The Mast-Head: A Biotoxin’s Warning
Shellfish fans in the Town of East Hampton got a reminder this week of just how lucky we are — for now. The State Department of Environmental Conservation ordered a huge swath of Shinnecock Bay closed on Tuesday until further notice after the detection of a powerful biotoxin there.
According to a press release, the D.E.C. found saxitoxin in mollusk samples from Weesuck and Penniman Creek in Southampton at levels that could lead to paralytic shellfish poisoning. The ban covers 3,900 acres. Some 90 acres in Mattituck Creek were closed after the biotoxin was detected on April 3.
Saxitoxin is dangerous, and can cause death in untreated and extreme cases. It gets into filter-feeding shellfish during some algae blooms. And when certain predatory fish, crabs, and snails feed on contaminated clams, mussels, or oysters, they accumulate it, too, and it can climb the marine food chain. In 1985, 14 humpback whales that died during a five-week period off Cape Cod were found to have symptoms associated with saxitoxin.

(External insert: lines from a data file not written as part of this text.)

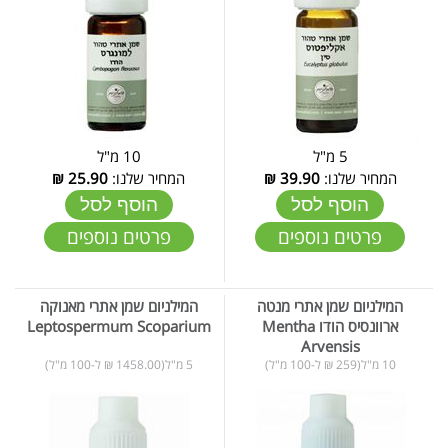
5 מ"ל
10 מ"ל
המחיר שלנו:
39.90
₪
המחיר שלנו:
25.90
₪
הוסף לסל
הוסף לסל
פרטים נוספים
פרטים נוספים
המילניום שמן אתרי מנטה
המילניום שמן אתרי מאנוקה
ארוונסיס הודו Mentha
Leptospermum Scoparium
Arvensis
10 מ"ל(259 ₪ ל-100 מ"ל)
5 מ"ל(1458.00 ₪ ל-100 מ"ל)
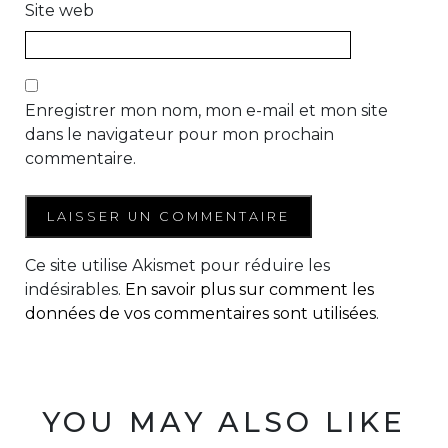
Site web
Enregistrer mon nom, mon e-mail et mon site
dans le navigateur pour mon prochain
commentaire.
Ce site utilise Akismet pour réduire les
indésirables.
En savoir plus sur comment les
données de vos commentaires sont utilisées
.
YOU MAY ALSO LIKE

Algae blooms of the sort that carry saxitoxin and other harmful single-cell organisms may or may not always be linked to excess nutrients in road and septic waste runoff into surface waters. It appears to researchers that weather changes that lead to temperature and/or salinity spikes could play a role.
Shinnecock Bay is no great distance from East Hampton’s surface waters. While residential and commercial development there exceeds that development here, conditions are similar in some places, so we cannot assume we are not also in danger of harmful blooms. Saxitoxin can be detected only in a lab, and the D.E.C., which has suffered deep budget cuts, is really the only line of defense.

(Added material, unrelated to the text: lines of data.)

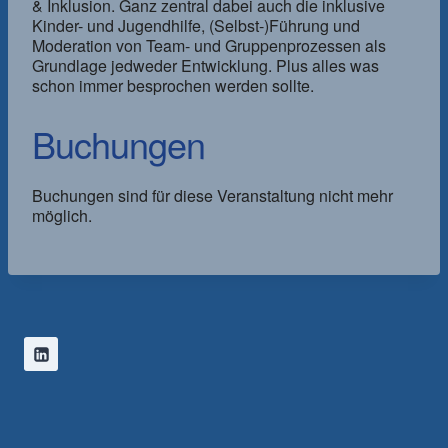
& Inklusion. Ganz zentral dabei auch die inklusive
Kinder- und Jugendhilfe, (Selbst-)Führung und
Moderation von Team- und Gruppenprozessen als
Grundlage jedweder Entwicklung. Plus alles was
schon immer besprochen werden sollte.
Buchungen
Buchungen sind für diese Veranstaltung nicht mehr
möglich.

Semi-stagnation, for example, othe sort that could occur if Napeague Harbor’s east inlet remains closed this spring, could be a risk as well. Lake Montauk, which is under tremendous environmental stress and has low rates of tidal exchange at its southern reaches, might be another place the toxin could emerge, particularly as the climate warms. This is something that regulators need to take very seriously.